[RECORDS FOR THE EXERCISE Boundary: Start]

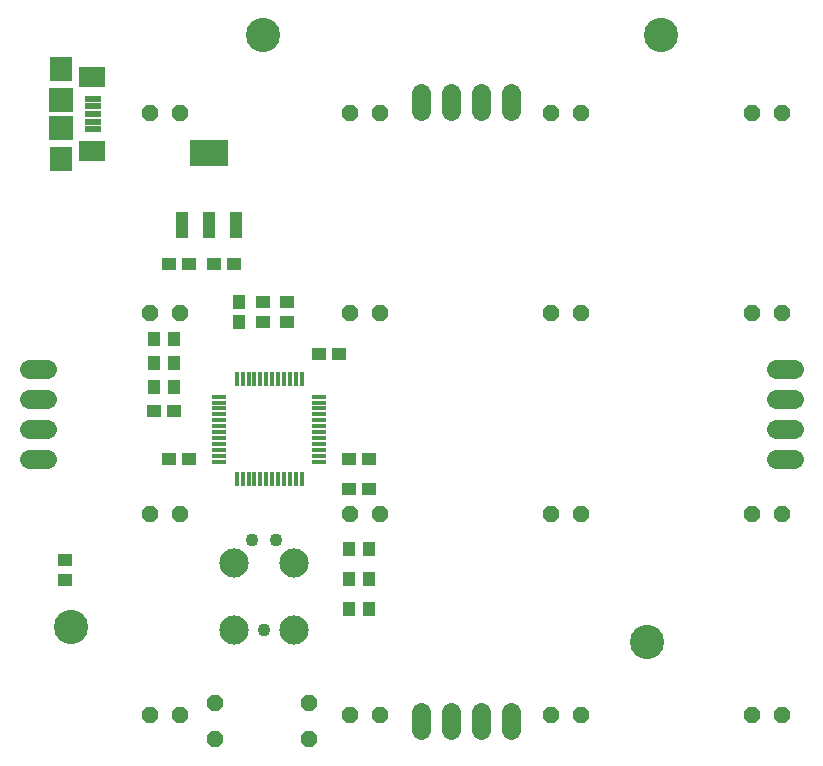
<source format=gbr>
G04 EAGLE Gerber RS-274X export*
G75*
%MOMM*%
%FSLAX34Y34*%
%LPD*%
%INSoldermask Bottom*%
%IPPOS*%
%AMOC8*
5,1,8,0,0,1.08239X$1,22.5*%
G01*
%ADD10R,1.201600X1.101600*%
%ADD11R,1.101600X1.201600*%
%ADD12P,1.539592X8X22.500000*%
%ADD13C,1.092200*%
%ADD14C,2.476400*%
%ADD15R,1.447800X0.508000*%
%ADD16R,2.209800X1.701800*%
%ADD17R,1.905000X2.006600*%
%ADD18R,2.006600X2.006600*%
%ADD19C,1.625600*%
%ADD20P,1.539592X8X202.500000*%
%ADD21R,1.295400X0.406400*%
%ADD22R,0.406400X1.295400*%
%ADD23R,1.003200X2.167600*%
%ADD24R,3.303200X2.167600*%
%ADD25C,2.901600*%


D10*
X300600Y266700D03*
X283600Y266700D03*
X275200Y355600D03*
X258200Y355600D03*
X131200Y266700D03*
X148200Y266700D03*
X118500Y307340D03*
X135500Y307340D03*
D11*
X190500Y399660D03*
X190500Y382660D03*
D10*
X300600Y241300D03*
X283600Y241300D03*
X131200Y431800D03*
X148200Y431800D03*
X186300Y431800D03*
X169300Y431800D03*
D12*
X114600Y560000D03*
X140000Y560000D03*
X284600Y220000D03*
X310000Y220000D03*
X454600Y220000D03*
X480000Y220000D03*
X624600Y220000D03*
X650000Y220000D03*
X114600Y50000D03*
X140000Y50000D03*
X284600Y50000D03*
X310000Y50000D03*
X454600Y50000D03*
X480000Y50000D03*
X624600Y50000D03*
X650000Y50000D03*
X284600Y560000D03*
X310000Y560000D03*
X454600Y560000D03*
X480000Y560000D03*
X624600Y560000D03*
X650000Y560000D03*
X114600Y390000D03*
X140000Y390000D03*
X284600Y390000D03*
X310000Y390000D03*
X454600Y390000D03*
X480000Y390000D03*
X624600Y390000D03*
X650000Y390000D03*
X114600Y220000D03*
X140000Y220000D03*
D13*
X211820Y121920D03*
X201660Y198120D03*
X221980Y198120D03*
D14*
X237220Y121920D03*
X237220Y179070D03*
X186420Y179070D03*
X186420Y121920D03*
D15*
X66743Y545800D03*
X66743Y552300D03*
X66743Y558800D03*
X66743Y565300D03*
X66743Y571800D03*
D16*
X65493Y527800D03*
X65493Y589800D03*
D17*
X39993Y520800D03*
X39993Y596800D03*
D18*
X39993Y546800D03*
X39993Y570800D03*
D19*
X420400Y52720D02*
X420400Y37480D01*
X395000Y37480D02*
X395000Y52720D01*
X369600Y52720D02*
X369600Y37480D01*
X344200Y37480D02*
X344200Y52720D01*
X344200Y561582D02*
X344200Y576822D01*
X369600Y576822D02*
X369600Y561582D01*
X395000Y561582D02*
X395000Y576822D01*
X420400Y576822D02*
X420400Y561582D01*
X645160Y266700D02*
X660400Y266700D01*
X660400Y292100D02*
X645160Y292100D01*
X645160Y317500D02*
X660400Y317500D01*
X660400Y342900D02*
X645160Y342900D01*
X27940Y342900D02*
X12700Y342900D01*
X12700Y317500D02*
X27940Y317500D01*
X27940Y292100D02*
X12700Y292100D01*
X12700Y266700D02*
X27940Y266700D01*
D11*
X135500Y327660D03*
X118500Y327660D03*
D10*
X43180Y164220D03*
X43180Y181220D03*
D11*
X135500Y347980D03*
X118500Y347980D03*
X135500Y368300D03*
X118500Y368300D03*
D10*
X210820Y382660D03*
X210820Y399660D03*
X231140Y399660D03*
X231140Y382660D03*
D11*
X300600Y190500D03*
X283600Y190500D03*
X300600Y165100D03*
X283600Y165100D03*
X300600Y139700D03*
X283600Y139700D03*
D12*
X170000Y60000D03*
X250000Y60000D03*
D20*
X250000Y30000D03*
X170000Y30000D03*
D21*
X173400Y264600D03*
X173400Y269600D03*
X173400Y274600D03*
X173400Y279600D03*
X173400Y284600D03*
X173400Y289600D03*
X173400Y294600D03*
X173400Y299600D03*
X173400Y304600D03*
X173400Y309600D03*
X173400Y314600D03*
X173400Y319600D03*
D22*
X188400Y334600D03*
X193400Y334600D03*
X198400Y334600D03*
X203400Y334600D03*
X208400Y334600D03*
X213400Y334600D03*
X218400Y334600D03*
X223400Y334600D03*
X228400Y334600D03*
X233400Y334600D03*
X238400Y334600D03*
X243400Y334600D03*
D21*
X258400Y319600D03*
X258400Y314600D03*
X258400Y309600D03*
X258400Y304600D03*
X258400Y299600D03*
X258400Y294600D03*
X258400Y289600D03*
X258400Y284600D03*
X258400Y279600D03*
X258400Y274600D03*
X258400Y269600D03*
X258400Y264600D03*
D22*
X243400Y249600D03*
X238400Y249600D03*
X233400Y249600D03*
X228400Y249600D03*
X223400Y249600D03*
X218400Y249600D03*
X213400Y249600D03*
X208400Y249600D03*
X203400Y249600D03*
X198400Y249600D03*
X193400Y249600D03*
X188400Y249600D03*
D23*
X188100Y464542D03*
X165100Y464542D03*
X142100Y464542D03*
D24*
X165100Y526058D03*
D25*
X547370Y625856D03*
X535940Y111760D03*
X48260Y124460D03*
X210820Y625856D03*
M02*

</source>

[RECORDS FOR THE EXERCISE Boundary: End]

### TASK GOAL
Output the data above exactly, beginning at its first line and ending with the line that holds "X284600Y560000D03*". Leave out the pictures and add nothing.

### EXERCISE OUTPUT
<source format=gbr>
G04 EAGLE Gerber RS-274X export*
G75*
%MOMM*%
%FSLAX34Y34*%
%LPD*%
%INSoldermask Bottom*%
%IPPOS*%
%AMOC8*
5,1,8,0,0,1.08239X$1,22.5*%
G01*
%ADD10R,1.201600X1.101600*%
%ADD11R,1.101600X1.201600*%
%ADD12P,1.539592X8X22.500000*%
%ADD13C,1.092200*%
%ADD14C,2.476400*%
%ADD15R,1.447800X0.508000*%
%ADD16R,2.209800X1.701800*%
%ADD17R,1.905000X2.006600*%
%ADD18R,2.006600X2.006600*%
%ADD19C,1.625600*%
%ADD20P,1.539592X8X202.500000*%
%ADD21R,1.295400X0.406400*%
%ADD22R,0.406400X1.295400*%
%ADD23R,1.003200X2.167600*%
%ADD24R,3.303200X2.167600*%
%ADD25C,2.901600*%


D10*
X300600Y266700D03*
X283600Y266700D03*
X275200Y355600D03*
X258200Y355600D03*
X131200Y266700D03*
X148200Y266700D03*
X118500Y307340D03*
X135500Y307340D03*
D11*
X190500Y399660D03*
X190500Y382660D03*
D10*
X300600Y241300D03*
X283600Y241300D03*
X131200Y431800D03*
X148200Y431800D03*
X186300Y431800D03*
X169300Y431800D03*
D12*
X114600Y560000D03*
X140000Y560000D03*
X284600Y220000D03*
X310000Y220000D03*
X454600Y220000D03*
X480000Y220000D03*
X624600Y220000D03*
X650000Y220000D03*
X114600Y50000D03*
X140000Y50000D03*
X284600Y50000D03*
X310000Y50000D03*
X454600Y50000D03*
X480000Y50000D03*
X624600Y50000D03*
X650000Y50000D03*
X284600Y560000D03*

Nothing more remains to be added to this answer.